How do you use differentials to estimate the value of `cos(63)`?

Approximating by differential = linear approximation = use the tangent line at a nearby point.

Answering This Question
I will assume that you want to approximate `cos(63^@)` rather than cosine of 63 radians (or cosine of the number 63).

At some point, either before we begin or within the functions we use, we'll have to change to radian measure. (Really we change to numbers.

Taking `y=cosx`, we approximate:

`cos(63^@)~~cos(60^@)+dy`

`dy=-sin(pi/3)dx=-sqrt(3)/2dx`

`dx=63^@-60^@=3^@=3(pi/180) =pi/60`
(You could call the last 2 "radians", but I won't.)

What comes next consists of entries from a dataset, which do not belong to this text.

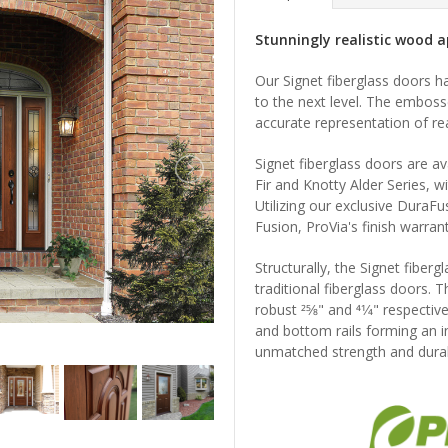
Stunningly realistic wood ap
Our Signet fiberglass doors h
to the next level. The emboss
accurate representation of re
Signet fiberglass doors are a
Fir and Knotty Alder Series, wi
Utilizing our exclusive DuraF
Fusion, ProVia's finish warrant
Structurally, the Signet fiberg
traditional fiberglass doors. T
robust 25⁄8" and 41⁄4" respecti
and bottom rails forming an i
unmatched strength and durabi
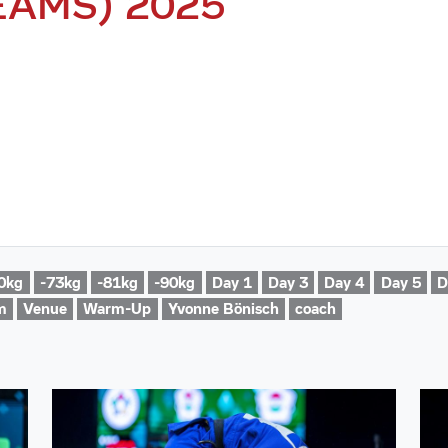
EAMS) 2025
0kg
-73kg
-81kg
-90kg
Day 1
Day 3
Day 4
Day 5
D
m
Venue
Warm-Up
Yvonne Bönisch
coach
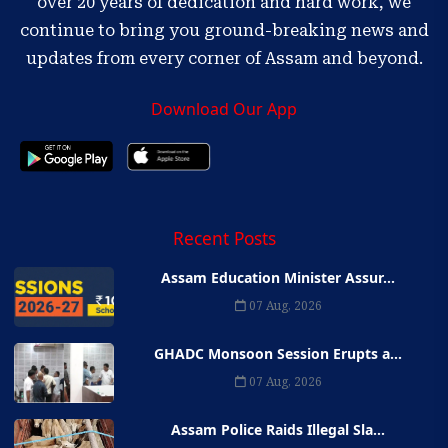
over 20 years of dedication and hard work, we
continue to bring you ground-breaking news and
updates from every corner of Assam and beyond.
Download Our App
Recent Posts
Assam Education Minister Assur...
07 Aug, 2026
GHADC Monsoon Session Erupts a...
07 Aug, 2026
Assam Police Raids Illegal Sla...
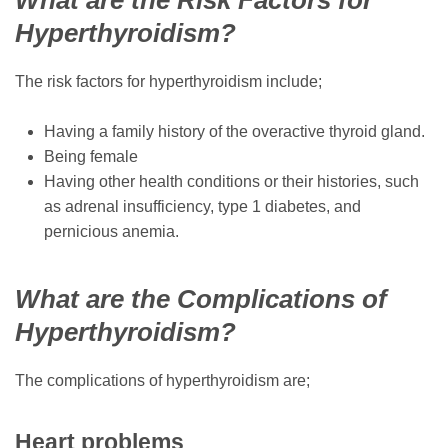
Hyperthyroidism?
The risk factors for hyperthyroidism include;
Having a family history of the overactive thyroid gland.
Being female
Having other health conditions or their histories, such
as adrenal insufficiency, type 1 diabetes, and
pernicious anemia.
What are the Complications of
Hyperthyroidism?
The complications of hyperthyroidism are;
Heart problems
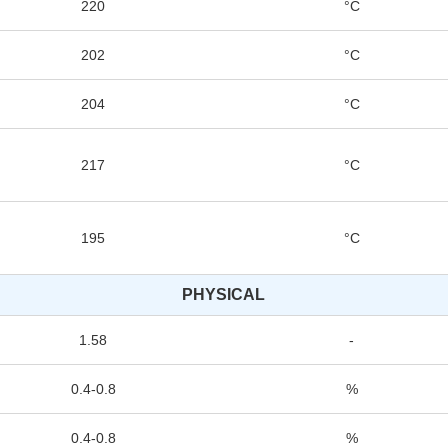
220
°C
202
°C
204
°C
217
°C
195
°C
PHYSICAL
1.58
-
0.4-0.8
%
0.4-0.8
%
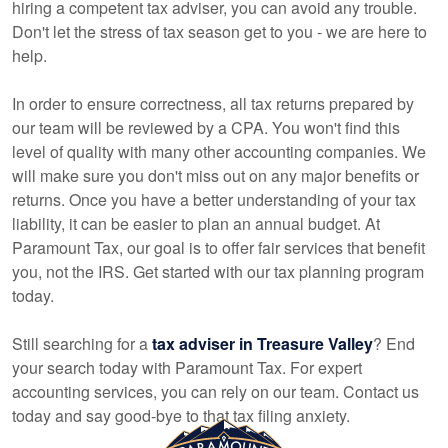
hiring a competent tax adviser, you can avoid any trouble.
Don't let the stress of tax season get to you - we are here to
help.
In order to ensure correctness, all tax returns prepared by
our team will be reviewed by a CPA. You won't find this
level of quality with many other
accounting
companies. We
will make sure you don't miss out on any major benefits or
returns. Once you have a better understanding of your tax
liability, it can be easier to plan an annual budget. At
Paramount Tax, our goal is to offer fair services that benefit
you, not the IRS. Get started with our tax planning program
today.
Still searching for a
tax adviser in Treasure Valley
? End
your search today with Paramount Tax. For expert
accounting
services, you can rely on our team. Contact us
today and say good-bye to that tax filing anxiety.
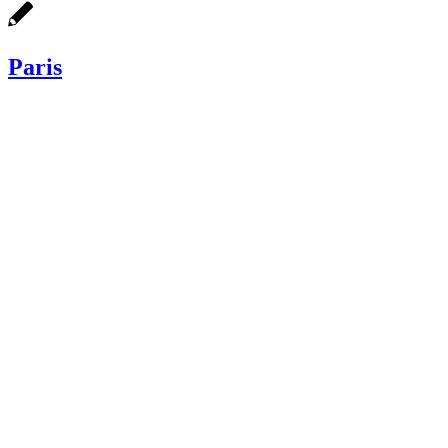
Paris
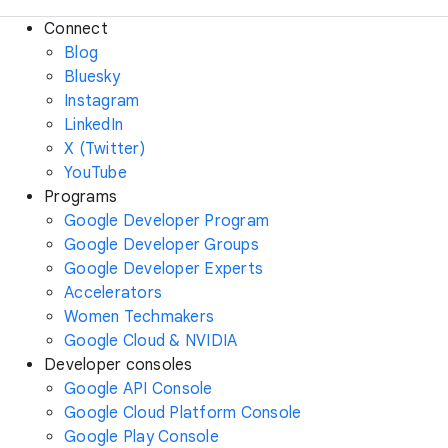
Connect
Blog
Bluesky
Instagram
LinkedIn
X (Twitter)
YouTube
Programs
Google Developer Program
Google Developer Groups
Google Developer Experts
Accelerators
Women Techmakers
Google Cloud & NVIDIA
Developer consoles
Google API Console
Google Cloud Platform Console
Google Play Console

So `dy=-sqrt(3)/2 pi/60=-(pi sqrt3)/120`

And `cos(63^@)~~cos(60^@)+dy`

`cos(63^@)~~1/2+(-(pi sqrt3)/120)`

More General:
I find the ideas more clear if we think about linear approximation, which is just approximating by a tangent line.
We have `y=f(x)`, and we note that
`f(x)=f(a)+Deltay`.

The linear (differential) approximation of `f(x)` near `a` is:
`f(x)~~f(a)+f'(a)(x-a)`, or

`f(x)~~f(a)+f'(a)dx=f(a)+dy`

(This is the equation of the line tangent to the graph of the function at the point `(a, f(a))`.)

We are approximating `Deltay` by using the change along the tangent (which is `dy`) to approximate the change on the graph of the function (which is `Deltay`).